Going to school more than 400 miles away from San Jose can be tough for some people, like me, especially if some of us don’t have a car. So, we typically rely on the good grace of our peers and finances to get home either by train, bus, airplane or by hitching a ride with other students we may not know well. One of the modes of transportation I have taken to get back to San Jose (a six to eight hour drive) is in fact the Amtrak. Allow me to give you some insight into the logistics. I get on a bus at the ungodly hour of six in the morning to Bakersfield (about a four hour ride), then I board a train to Stockton (about a four hour ride) and board another bus in Stockton en route to San Jose (about a two hour ride). That’s a whole day on the road. A whole day in which I could have gotten class assignments done. As someone who has been through this, I do wish there was a way I could get to San Jose faster and in less time.
The California High Speed Rail Authority has promised to do just this by proposing to build a high-speed rail between San Francisco and Los Angeles. The so-called bullet train is projected to travel at speeds of up to 200 mph, which means that it can travel from Los Angeles to San Francisco in about two to three hours. Sweet! Right? Well, sure, on paper it may sound amazing, innovative and a dream come true for students who live in cities where the train may stop, but a further look into the logistics of the project prove it to be a waste of time and precious resources.
Recently, Ralph Vartabedian, a journalist for the Los Angeles Times, published an article revealing the truth revolving around the project itself. Some of the biggest concerns with this project are the uber-high budget and environmental concerns, such as digging into unknown earthquake faults.
The current budget for the high-speed rail project is currently set at $68 billion, an already ludicrous price to build this project, part of which relies on funding from taxpayer money. A 2013 study from The Reason Foundation, a public policy research think tank, stated the project relies on “$9 billion in California Proposition 1A general obligation bonds and $3.5 billion in federal grants.” Other sources of funding are unknown for now, but it just seems outrageous that the government is pouring billions of taxpayer dollars into something that isn’t in dire need. That amount of money would be much better off dispersed among our K-12 public schools where they can offer our teachers a more-than-decent, living wage. That money should go toward the growth and development of our communities in need as well as investing in new forms of efficient energy to replace our aging power grid and fixing our infrastructure. Our education and our communities are worthier investments than a high-speed rail right now and both the state and the public should be aware of the greater damage the construction of the bullet-train may inflict.
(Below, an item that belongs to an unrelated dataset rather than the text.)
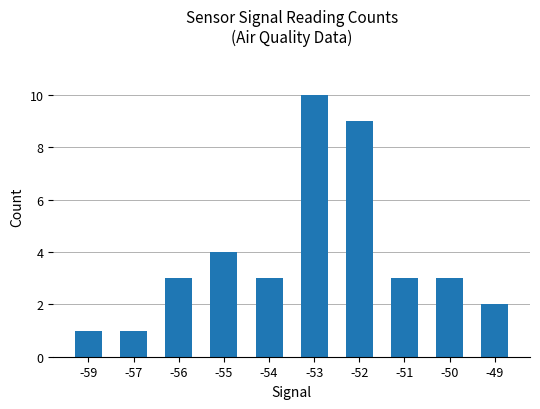

How many bars are there in total?

10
Part of that thinking is also keeping in mind the wellbeing of our environment. In order to put down the tracks for this high-speed rail, crews have to dig and tunnel into the earth. Being in earthquake country, that digging and tunneling can be hazardous because someone could be digging into an unmapped earthquake fault. Doing so, can induce larger, more powerful earthquakes in the future. Vartabedian mentions that “crews will have to cross … through a jumble of fractured rock formations and a maze of earthquake faults, some of which are not mapped.” Of course, in recent years we have heard that we are due for a big earthquake, and we should reduce that possibility by not harming the Earth in this way. We need to keep the only home we have safe and intact.
While it would be nice to be back in San Jose after a two to three hour train ride, the high-speed rail project sounds far too good to be true, because we are risking the wellbeing of our environment and neglecting the bigger issues that exist in our communities and public schools. So, the project should be indefinitely put on hold so we can focus on the dire issues in our communities now. We all need to make sacrifices, but giving up on this high-speed rail is not the end all, be all.